ARMENIA - Refugees from Nagorno-Karabakh ride in the back of a truck as they arrive in the border village of Kornidzor, September 26, 2023.
ARMENIA - Refugees from Nagorno-Karabakh ride in the back of a truck as they arrive in the border village of Kornidzor, September 26, 2023.

The Armenian government announced on Thursday it will stop paying housing allowances to many refugees from Nagorno-Karabakh and significantly reduce them for others next year.

Since November 2023, the government has been giving each refugee, who does not own a home or live in a government shelter in Armenia, 50,000 drams ($125) per month for rent and utility fees. The aid program has benefited the vast majority of some 105,000 Karabakh Armenians who fled their homeland after it was recaptured by Azerbaijan in September 2023. A lack of affordable housing remains one of the main problems facing them.

At its weekly session in Yerevan, the government approved a proposal by the Ministry of Labor and Social Affairs to start essentially phasing out the housing scheme next year. It said that starting from April, the financial aid will be provided only to children, university or college students, pensioners and disabled persons forced to flee Karabakh.

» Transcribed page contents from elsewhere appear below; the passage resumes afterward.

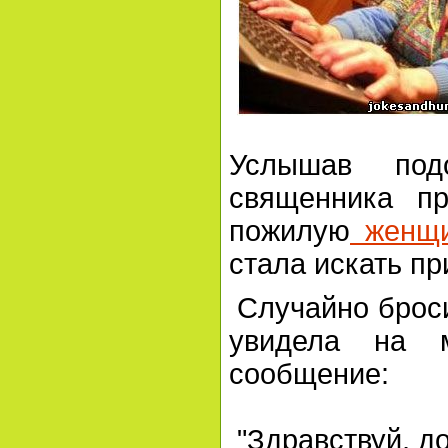
Услышав под
священника п
пожилую
женщи
стала искать пр
Случайно броси
увидела на м
сообщение:
"Здравствуй, до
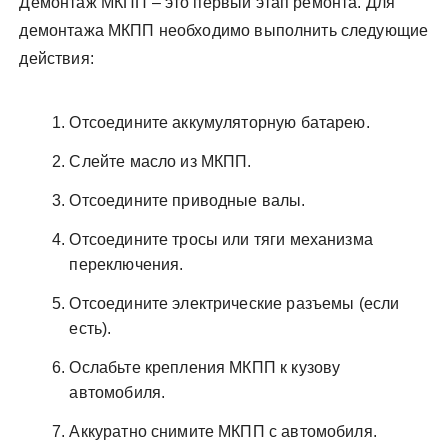
Демонтаж МКПП – это первый этап ремонта. Для
демонтажа МКПП необходимо выполнить следующие
действия:
Отсоедините аккумуляторную батарею.
Слейте масло из МКПП.
Отсоедините приводные валы.
Отсоедините тросы или тяги механизма
переключения.
Отсоедините электрические разъемы (если
есть).
Ослабьте крепления МКПП к кузову
автомобиля.
Аккуратно снимите МКПП с автомобиля.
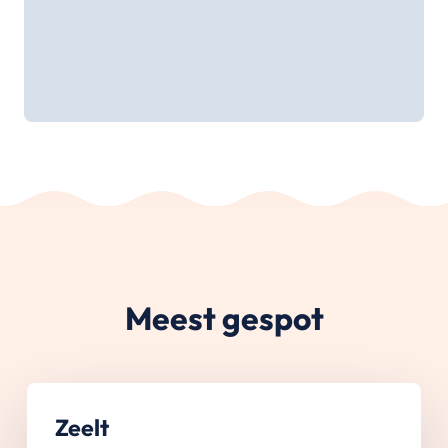
Meest gespot
Zeelt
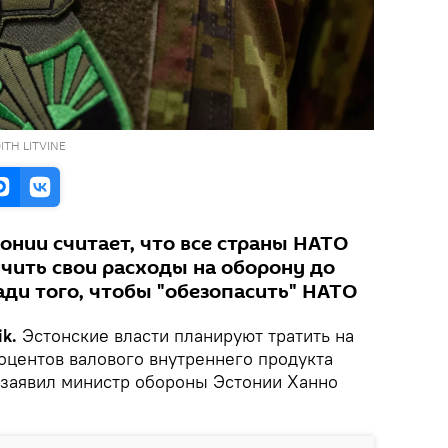
DITH LITVINE
онии считает, что все страны НАТО
чить свои расходы на оборону до
ади того, чтобы "обезопасить" НАТО
ik.
Эстонские власти планируют тратить на
оцентов валового внутреннего продукта
, заявил министр обороны Эстонии Ханно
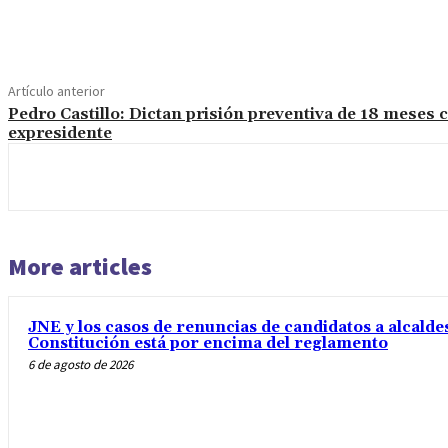
Cuota
Artículo anterior
Pedro Castillo: Dictan prisión preventiva de 18 meses 
expresidente
More articles
JNE y los casos de renuncias de candidatos a alcaldes
Constitución está por encima del reglamento
6 de agosto de 2026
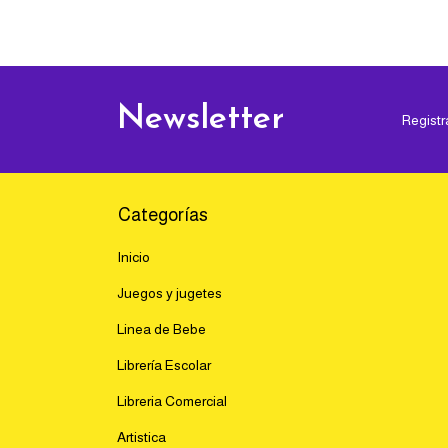
Newsletter
Registr
Categorías
Inicio
Juegos y jugetes
Linea de Bebe
Librería Escolar
Libreria Comercial
Artistica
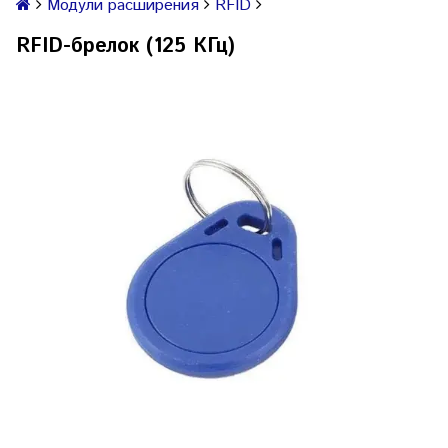
Модули расширения
RFID
RFID-брелок (125 КГц)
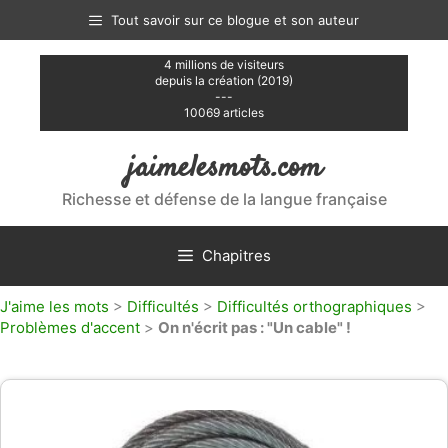
Aller
Tout savoir sur ce blogue et son auteur
au
contenu
4 millions de visiteurs
depuis la création (2019)
---
10069 articles
jaimelesmots.com
Richesse et défense de la langue française
Chapitres
J'aime les mots
>
Difficultés
>
Difficultés orthographiques
>
Problèmes d'accent
>
On n'écrit pas : "Un cable" !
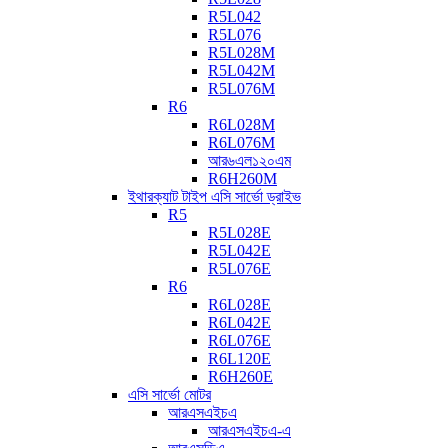
R5L042
R5L076
R5L028M
R5L042M
R5L076M
R6
R6L028M
R6L076M
আর৬এল১২০এম
R6H260M
ইথারক্যাট টাইপ এসি সার্ভো ড্রাইভ
R5
R5L028E
R5L042E
R5L076E
R6
R6L028E
R6L042E
R6L076E
R6L120E
R6H260E
এসি সার্ভো মোটর
আরএসএইচএ
আরএসএইচএ-এ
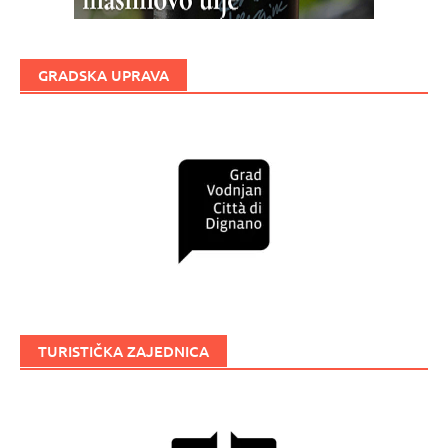
GRADSKA UPRAVA
TURISTIČKA ZAJEDNICA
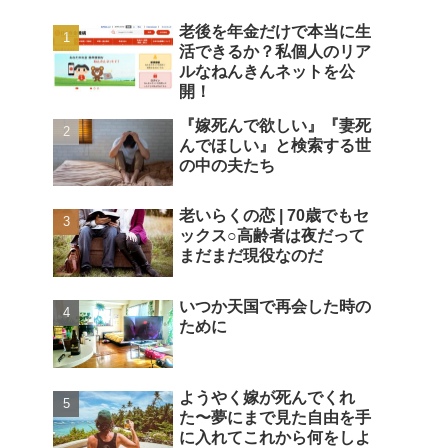
老後を年金だけで本当に生
活できるか？私個人のリア
ルなねんきんネットを公
開！
『嫁死んで欲しい』『妻死
んでほしい』と検索する世
の中の夫たち
老いらくの恋 | 70歳でもセ
ックス○高齢者は夜だって
まだまだ現役なのだ
いつか天国で再会した時の
ために
ようやく嫁が死んでくれ
た〜夢にまで見た自由を手
に入れてこれから何をしよ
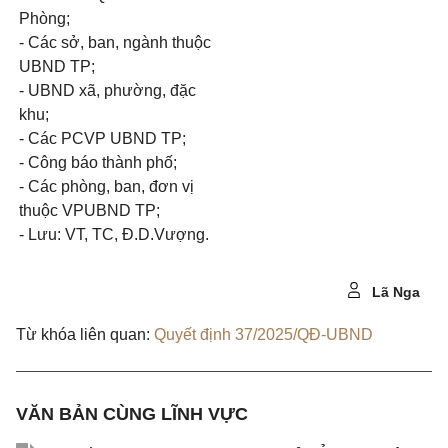
Phòng;
- Các sở, ban, ngành thuộc
UBND TP;
- UBND xã, phường, đặc
khu;
- Các PCVP UBND TP;
- Công báo thành phố;
- Các phòng, ban, đơn vị
thuộc VPUBND TP;
- Lưu: VT, TC, Đ.D.Vượng.
Lã Nga
Từ khóa liên quan:
Quyết định 37/2025/QĐ-UBND
VĂN BẢN CÙNG LĨNH VỰC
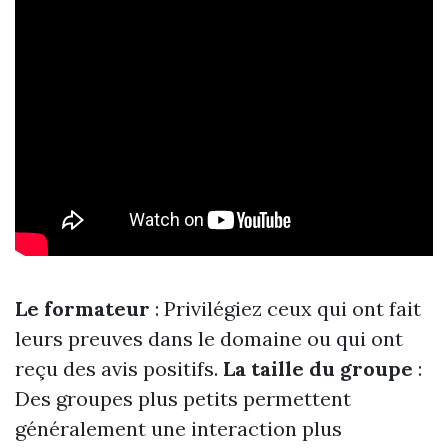
Le formateur
: Privilégiez ceux qui ont fait
leurs preuves dans le domaine ou qui ont
reçu des avis positifs.
La taille du groupe
:
Des groupes plus petits permettent
généralement une interaction plus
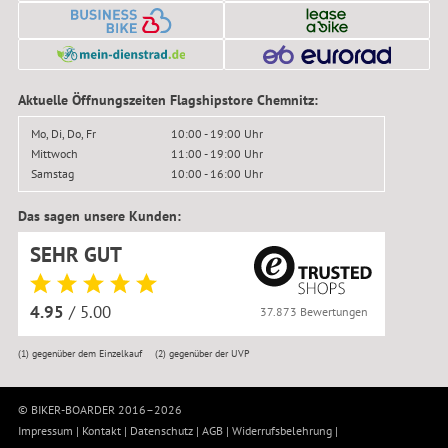
Aktuelle Öffnungszeiten Flagshipstore Chemnitz:
Mo, Di, Do, Fr
10:00 - 19:00 Uhr
Mittwoch
11:00 - 19:00 Uhr
Samstag
10:00 - 16:00 Uhr
Das sagen unsere Kunden:
SEHR GUT
4.95
/ 5.00
37.873 Bewertungen
(1)
gegenüber dem Einzelkauf
(2)
gegenüber der UVP
© BIKER-BOARDER 2016–2026
Impressum
|
Kontakt
|
Datenschutz
|
AGB
|
Widerrufsbelehrung
|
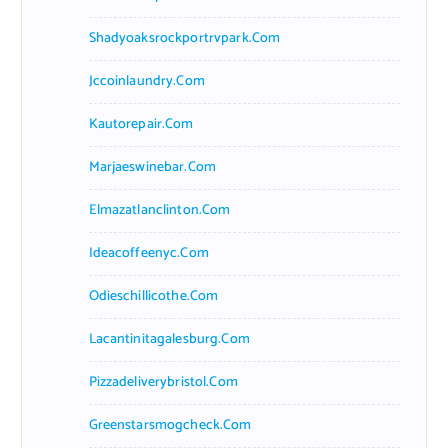
Shadyoaksrockportrvpark.com
Jccoinlaundry.com
Kautorepair.com
Marjaeswinebar.com
Elmazatlanclinton.com
Ideacoffeenyc.com
Odieschillicothe.com
Lacantinitagalesburg.com
Pizzadeliverybristol.com
Greenstarsmogcheck.com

The ministry estimates the total number of such refugees at around 54,000. The monthly allowance paid to them will be cut to 40,000 drams in April and to 30,000 drams in July.

Prime Minister Nikol Pashinian said his government is thus encouraging working-age Karabakh Armenians to “start thinking about supporting their families through their own work.”

According to Labor Minister Narek Mkrtchian, more than 25,000 of them already have jobs or own businesses in Armenia. They are mainly the ones that will be excluded from the scheme, he told the cabinet meeting chaired by Pashinian.

ARMENIA - A refugee from Nagorno-Karabakh holds a child while standing next to a car upon their arrival in the border village of Kornidzor, September 26, 2023.
ARMENIA - A refugee from Nagorno-Karabakh holds a child while standing next to a car upon their arrival in the border village of Kornidzor, September 26, 2023.

Many of those refugees complain that they earn barely enough to rent small apartments in Yerevan or surrounding areas that offer far more job opportunities than other parts of the country. Housing prices in and around the Armenian capital have soared in recent years.

In Mkrtchian’s words, another reason for the sharp cut in the financial aid is a five-year housing program launched by the government in June. It offers financial assistance to Karabakh Armenians willing to buy or build new homes in mainly rural areas. Each of them, including children, is eligible for between 2 million and 5 million drams ($5,000-$13,000) in government grants that could only be used for meeting their housing needs.

The program does not seem to have attracted strong interest from refugees. Many of them say the sums offered by the government are not enough to buy or build even modest homes.

Exiled leaders of Karabakh have also criticized the program. One of them, Artak Beglarian, even accused Pashinian’s government in May of encouraging Karabakh Armenian to leave Armenia.